もしスキルに頼り切っている者がベルセリオに挑むなら、それだけで負け確定だ。
「スキルを使ってベルセリオを倒そうとすると、逆に自分のスキルに襲われて、さらにそのスキルを失うよ♪
でもパパの転移魔法は魔王特製だからスキルを失わなくて、せいぜい1日使えなくなるくらいで済むよ♪」
「ベルセリオを倒そうとすれば、スキルに頼らず自分の素の力で戦わなければいけないということか?」
「パパすごーい♪ 正解だよ♪」
要するに、俺の素のステータスではとてもベルセリオには勝てないから、俺にはベルセリオは倒せない、ということか。
「魔道具の攻撃も通じないのか?」
「魔道具は簡易スキルに分類されるから駄目だよ♪」
「だったら……これでどうだ!」
俺は謎空間の地面の一部を転移魔法で削り取る。
削り取った塊を転移魔法で核融合させる。
「食らえ! アトミックフレア!」
ベルセリオに直接、転移魔法を使ったのが駄目なら、間接的に転移魔法を使って倒す!
手作り核爆弾が爆発する。
俺自身は熱量や放射線から守るように転移魔法を使う。
これで……
◇ ◇ ◇ ◇
気が付くと、再び偽ベルセリオと向き合っていた。
「はい、二乙~♪」
「え?!」
「転移魔法を使って起こした現象も効かないよ♪」
「何だそれ! ずるい! チートだチート!」
「3000年も魔王してるのは、伊達じゃないってことだね♪」
むぅ。思ったよりも強いらしい、ベルセリオさん。
「だから本物のベルセリオに一人で挑んで、勝手に返り討ちに遭うのは駄目だよパパ♪
倒す時は、私やローライレ、マニィの誰かに頼んで倒してもらってね♪」
最初からベルセリオに敵対するつもりはなかったが、もし向こうから攻めてきたなら、俺1人じゃ勝てないな、これは。
俺は目の前が真っ白になった。
◇ ◇ ◇ ◇
意識がはっきりすると、王族の間に立っていることが分かった。
あの模擬戦は脳内で見た(サーヴィアが見せてくれた)幻だった。
どうやら現実では一瞬の出来事だったらしい。
「お偉い様方はどうやら、ベルセリオ様に逆らうのがどれほど愚かなのか理解しないみたいねぇ。

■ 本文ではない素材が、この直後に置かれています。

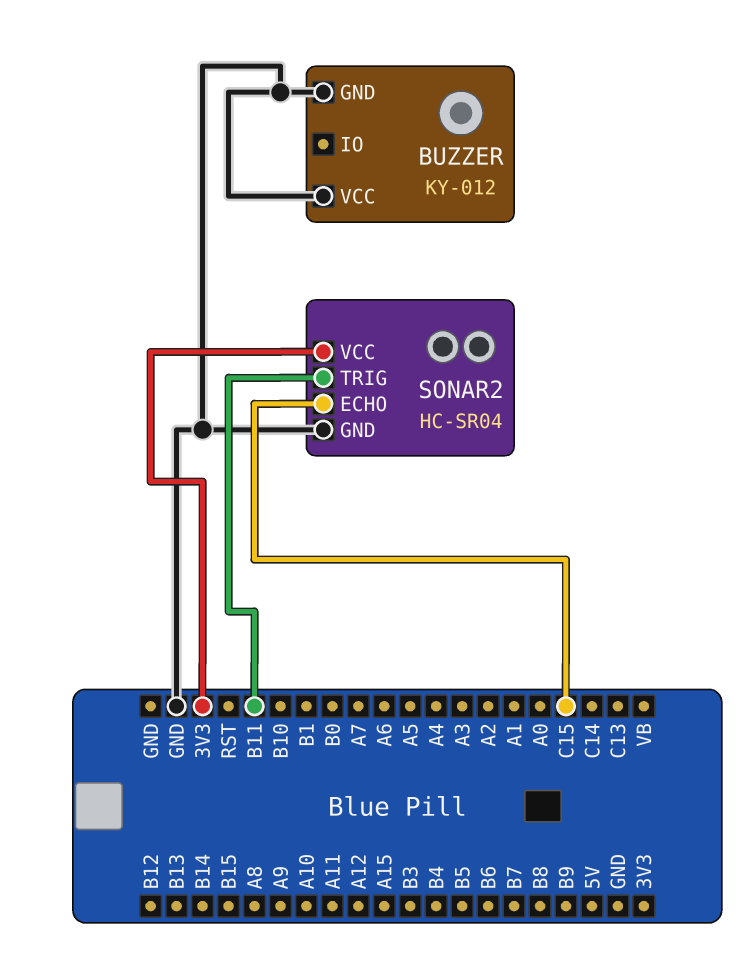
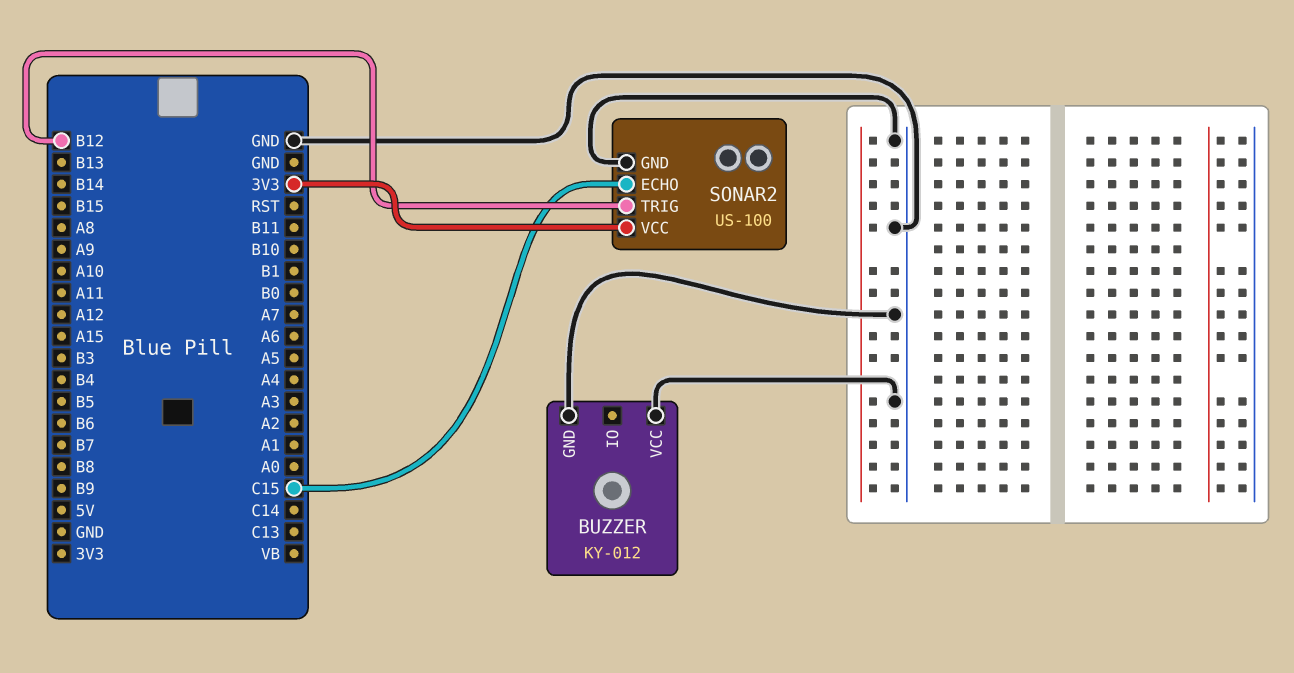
SONAR2: HC-SR04 -> US-100
SONAR2 pin TRIG: B11 -> B12

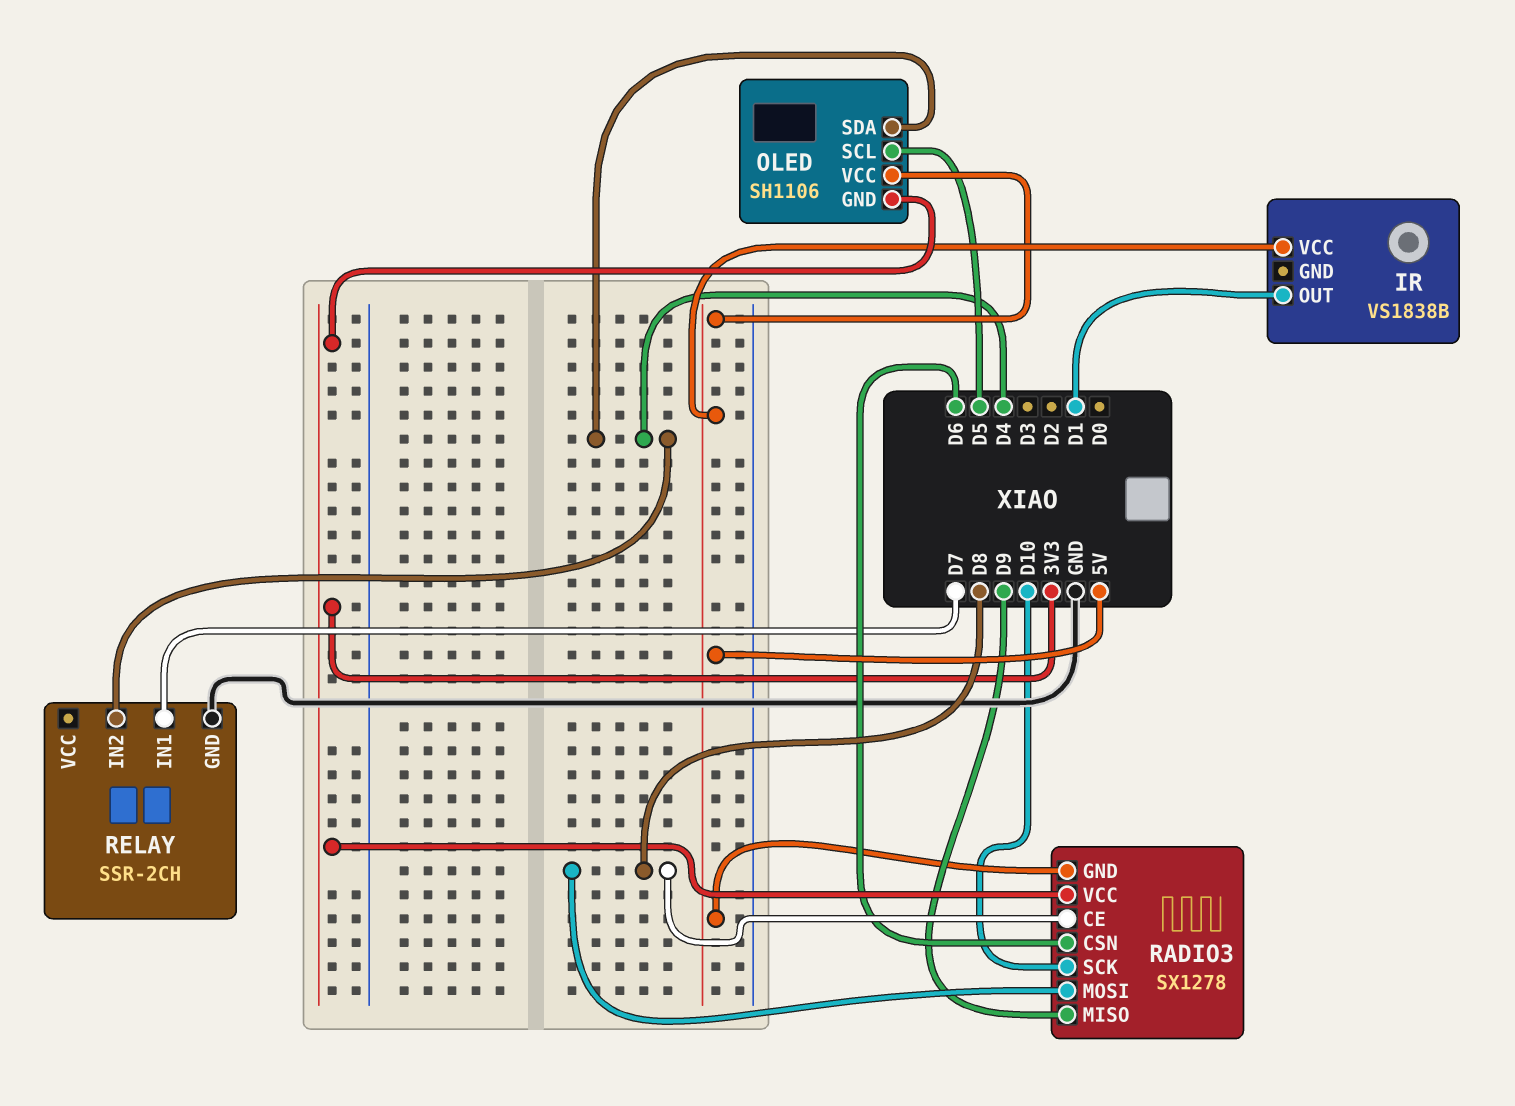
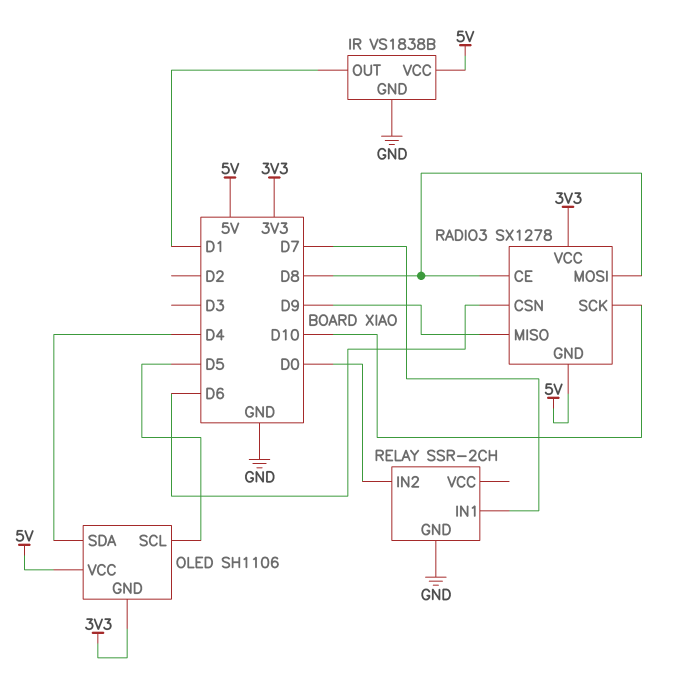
IR pin GND: none -> GND
RELAY pin IN2: D4 -> D0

でも、もうすぐその偉大さが理解できるよ。ベルセリオ様のサプライズ企画でねぇ!」
パチンとビオラが指を鳴らすと、黒ローブが大きな鏡を取り出す。
鏡に映っているのは、大きなライオンだった。サソリのような尾っぽをしている。
「ベルセリオ様だ! いらっしゃる場所は佐倉遊角の住む浮島!
これから何が起こると思う?!」
『まさか……や、やめろバグ!』
「どうしたバグログ?」
『浮島はマニィのスキルで浮いているバグ!
ベルセリオの【スキルキラー】が使われたら……!』
鏡に映ったライオンが爪を地面に突きたてる。
ゴゴゴゴゴゴと音が鳴り、ライオンの下の地面から崩壊し始めた。
マニィのスキル【大陸浮遊】が消去されたのだ。
そして、マニィの浮島の落下が始まった。